Normally, the pension contribution is deducted from your gross pay and the tax is then calculated on your net of pension deduction pay (the net pay route). That way, you get tax relief at whatever tax rate you would have paid tax at had the contribution not been deducted first. The problem with this is that as you had three jobs with possibly more than running at the same time, you may not have got the correct amount of tax relief on some of your pension contributions as both sets of earnings may have been taxed at 20% instead of some at 20% and some at 40% if the combined total was high enough. Whether you were liable to tax at 40% would depend on the sum total of your income from all sources.

The other way of employers dealing with pension contributions is the relief at source method. You pay a net of 20% tax relief contribution from your after tax pay and the pension provider claims the 20% tax relief from the tax office and adds it to your pension plan.
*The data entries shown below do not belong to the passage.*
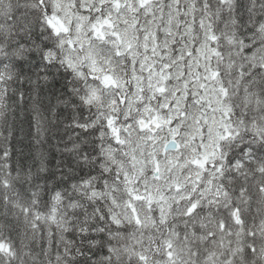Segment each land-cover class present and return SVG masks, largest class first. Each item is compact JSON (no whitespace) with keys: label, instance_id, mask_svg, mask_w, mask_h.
<instances>
[{"label":"snow or ice","instance_id":"1","mask_svg":"<svg viewBox=\"0 0 264 264\" xmlns=\"http://www.w3.org/2000/svg\"><path fill=\"white\" fill-rule=\"evenodd\" d=\"M0 264H264V0H0Z\"/></svg>","mask_w":264,"mask_h":264},{"label":"trees","instance_id":"2","mask_svg":"<svg viewBox=\"0 0 264 264\" xmlns=\"http://www.w3.org/2000/svg\"><path fill=\"white\" fill-rule=\"evenodd\" d=\"M57 87H59V85H57ZM69 115H70V113H69ZM55 163V162H54Z\"/></svg>","mask_w":264,"mask_h":264}]
</instances>
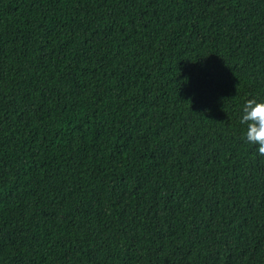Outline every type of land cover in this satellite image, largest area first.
<instances>
[{"label":"trees","instance_id":"obj_1","mask_svg":"<svg viewBox=\"0 0 264 264\" xmlns=\"http://www.w3.org/2000/svg\"><path fill=\"white\" fill-rule=\"evenodd\" d=\"M264 0H0V264H264Z\"/></svg>","mask_w":264,"mask_h":264},{"label":"clouds","instance_id":"obj_2","mask_svg":"<svg viewBox=\"0 0 264 264\" xmlns=\"http://www.w3.org/2000/svg\"><path fill=\"white\" fill-rule=\"evenodd\" d=\"M240 123L245 126L244 139L264 155V100L247 99L241 109Z\"/></svg>","mask_w":264,"mask_h":264}]
</instances>
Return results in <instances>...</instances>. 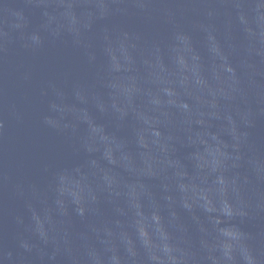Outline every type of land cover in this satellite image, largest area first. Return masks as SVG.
I'll return each mask as SVG.
<instances>
[{
  "label": "water",
  "instance_id": "obj_1",
  "mask_svg": "<svg viewBox=\"0 0 264 264\" xmlns=\"http://www.w3.org/2000/svg\"><path fill=\"white\" fill-rule=\"evenodd\" d=\"M0 264H264V0H0Z\"/></svg>",
  "mask_w": 264,
  "mask_h": 264
}]
</instances>
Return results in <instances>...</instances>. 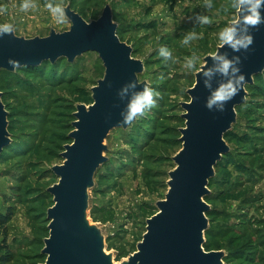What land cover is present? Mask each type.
Here are the masks:
<instances>
[{
	"label": "rangeland",
	"instance_id": "1",
	"mask_svg": "<svg viewBox=\"0 0 264 264\" xmlns=\"http://www.w3.org/2000/svg\"><path fill=\"white\" fill-rule=\"evenodd\" d=\"M22 2L0 0V6L7 7L0 23L13 22L15 35L44 37L51 29L69 30L68 20L53 21L44 7L48 0H36L39 8L28 13L20 11ZM52 2L70 5L88 23L97 20L109 4L121 41L143 63L139 82L146 81L159 93L157 105L145 117L127 129L109 131L103 142L107 160L96 171L89 191L88 219L101 229L106 253L119 263L136 251L146 220L165 197L169 173L175 167L173 157L181 149L182 104L189 101L187 91L196 73L185 72L183 59L193 52L204 59L216 50L217 32L235 18L231 0H211V8L205 7L206 0ZM197 14L207 15L210 23L196 24ZM188 31L201 38L185 46L182 39ZM160 46L174 50L179 62L166 66L157 52ZM38 66L0 70L11 139L6 146L10 148L0 156V213L8 209L13 213L5 242L12 253L5 264L44 263L46 212L53 203L47 189L57 182L52 167L62 164L64 146L71 143L68 137L76 106L92 103L91 89L104 75L95 52H84L70 64L61 59ZM245 91V101L235 109L236 122L224 138L229 151L214 167L207 186L210 196L204 200L211 211L210 216L206 214L207 229L217 245L210 251H223V264H264V71Z\"/></svg>",
	"mask_w": 264,
	"mask_h": 264
},
{
	"label": "water",
	"instance_id": "2",
	"mask_svg": "<svg viewBox=\"0 0 264 264\" xmlns=\"http://www.w3.org/2000/svg\"><path fill=\"white\" fill-rule=\"evenodd\" d=\"M65 9L71 24L67 31L51 29L47 36L33 38L13 32L0 38V70L13 72L60 58L72 63L84 52L97 53L104 67L103 78L91 89L92 103L76 106L71 143L64 146L62 164L52 167L57 182L47 189L53 204L46 212L48 237L41 251L46 258L41 264H223V251L206 252L203 247L210 209L204 197L210 193L208 180L214 177L216 163L229 151L224 135L236 122L235 109L245 101V87L224 112H210L204 107L208 90L195 73V83L187 91L189 101L182 104V145L173 157L175 167L169 173L165 197L146 220L136 251L115 263L112 254L105 251L101 229L88 219L89 191L96 171L107 160L103 155L107 134L113 128L128 127L120 123L124 104L118 100L117 90L132 79L139 86L148 84L139 82L143 63L118 37L109 4L89 23L70 5ZM251 33L253 43L241 54L246 85L264 71V24L252 28ZM9 60L18 61L19 67H11ZM7 116L0 93V153L11 141Z\"/></svg>",
	"mask_w": 264,
	"mask_h": 264
},
{
	"label": "clouds",
	"instance_id": "3",
	"mask_svg": "<svg viewBox=\"0 0 264 264\" xmlns=\"http://www.w3.org/2000/svg\"><path fill=\"white\" fill-rule=\"evenodd\" d=\"M211 6V0H206L205 7L211 8ZM44 7L55 23H64L69 18L65 7L53 3L52 0H48ZM229 7L235 18L217 32L219 46L216 50L206 59H202L199 54L193 52L182 62L185 72L198 73V82L208 90L204 107L210 112H224L226 106L244 89L247 79L242 71L241 54L247 52L253 43L251 29L264 24V0H231ZM19 8L20 11L28 13L38 9L39 4L36 0H23ZM0 14H7L6 6H0ZM195 23L207 25L210 19L207 15L197 14ZM15 29L16 26L11 21L0 23V38L10 35ZM200 38L201 34L188 31L183 35L182 44L189 46ZM225 48L228 51H224ZM173 51L167 46H160L157 49L159 57L166 66L179 62ZM9 64L13 68L19 67V62L15 60H9ZM116 95L118 100L124 104L120 113V123L128 127L138 119L145 117L157 105L159 99L156 89L148 85L139 86L135 79L121 85Z\"/></svg>",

If you are a higher rate taxpayer, you need to claim the additional tax relief that you are entitled to. See below.

You need to find out from the NHS how your pension contributions are accounted for, ie vis the net pay scheme or the relief at source scheme.

The figures that you should have entered in your tax return for each period of employment with the NHS are the gross pay and tax figures from your P60s and your P45s and you appear to have done this correctly. What you need to work out is whether your gross income for 2012/13 (the three gross pay figures added together exceeded £42,375, above which you pay tax at 40%.

You should get a statement from the NHS showing your pension contributions and send it to the tax office for them to assess whether you are due any extra tax relief. If some of your pension contributions were not deducted from your pay before tax was worked out, you would put the contribution figure in box 3 of the pension section at the top of page TR4 of the SA100 tax return. See the notes on page TR18 here. You can amend the return online if you need to.

I hope this helps but let me know if you have any further questions.